A key challenge in contrastive learning is to generate negative samples from a large sample set to contrast with positive samples, for learning better encoding of the data. These negative samples often follow a softmax distribution which are dynamically updated during the training process. However, sampling from this distribution is non-trivial due to the high computational costs in computing the partition function. In this paper, we propose an Efficient Markov Chain Monte Carlo negative sampling method for Contrastive learning (EMC$^2$). We follow the global contrastive learning loss as introduced in SogCLR, and propose EMC$^2$ which utilizes an adaptive Metropolis-Hastings subroutine to generate hardness-aware negative samples in an online fashion during the optimization. We prove that EMC$^2$ finds an $\mathcal{O}(1/\sqrt{T})$-stationary point of the global contrastive loss in $T$ iterations. Compared to prior works, EMC$^2$ is the first algorithm that exhibits global convergence (to stationarity) regardless of the choice of batch size while exhibiting low computation and memory cost. Numerical experiments validate that EMC$^2$ is effective with small batch training and achieves comparable or better performance than baseline algorithms. We report the results for pre-training image encoders on STL-10 and Imagenet-100.

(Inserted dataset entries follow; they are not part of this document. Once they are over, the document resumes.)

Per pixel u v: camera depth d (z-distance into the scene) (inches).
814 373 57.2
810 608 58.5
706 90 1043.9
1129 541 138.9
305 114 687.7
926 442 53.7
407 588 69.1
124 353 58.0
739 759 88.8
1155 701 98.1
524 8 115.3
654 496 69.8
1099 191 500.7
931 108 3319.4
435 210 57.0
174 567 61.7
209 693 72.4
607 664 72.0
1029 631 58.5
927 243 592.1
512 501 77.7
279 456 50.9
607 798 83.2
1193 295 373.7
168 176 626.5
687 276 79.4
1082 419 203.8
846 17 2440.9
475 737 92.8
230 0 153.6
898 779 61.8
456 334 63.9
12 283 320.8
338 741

翻译：对比学习的一个关键挑战是从大规模样本集中生成负样本以与正样本进行对比，从而学习更优的数据编码。这些负样本通常服从一个在训练过程中动态更新的softmax分布。然而，由于计算配分函数的高昂计算成本，从该分布中采样并非易事。本文提出了一种基于高效马尔可夫链蒙特卡洛负采样的对比学习方法（EMC$^2$）。我们沿用SogCLR中引入的全局对比学习损失，并提出了EMC$^2$方法，该方法在优化过程中利用自适应Metropolis-Hastings子程序在线生成具有难度感知的负样本。我们证明，EMC$^2$能在$T$次迭代内找到全局对比损失的$\mathcal{O}(1/\sqrt{T})$-稳定点。与先前工作相比，EMC$^2$是首个无论批量大小如何选择均能实现全局收敛（至稳定点），且同时保持低计算与内存成本的算法。数值实验验证了EMC$^2$在小批量训练中的有效性，且其性能达到或优于基准算法。我们报告了在STL-10和ImageNet-100数据集上预训练图像编码器的实验结果。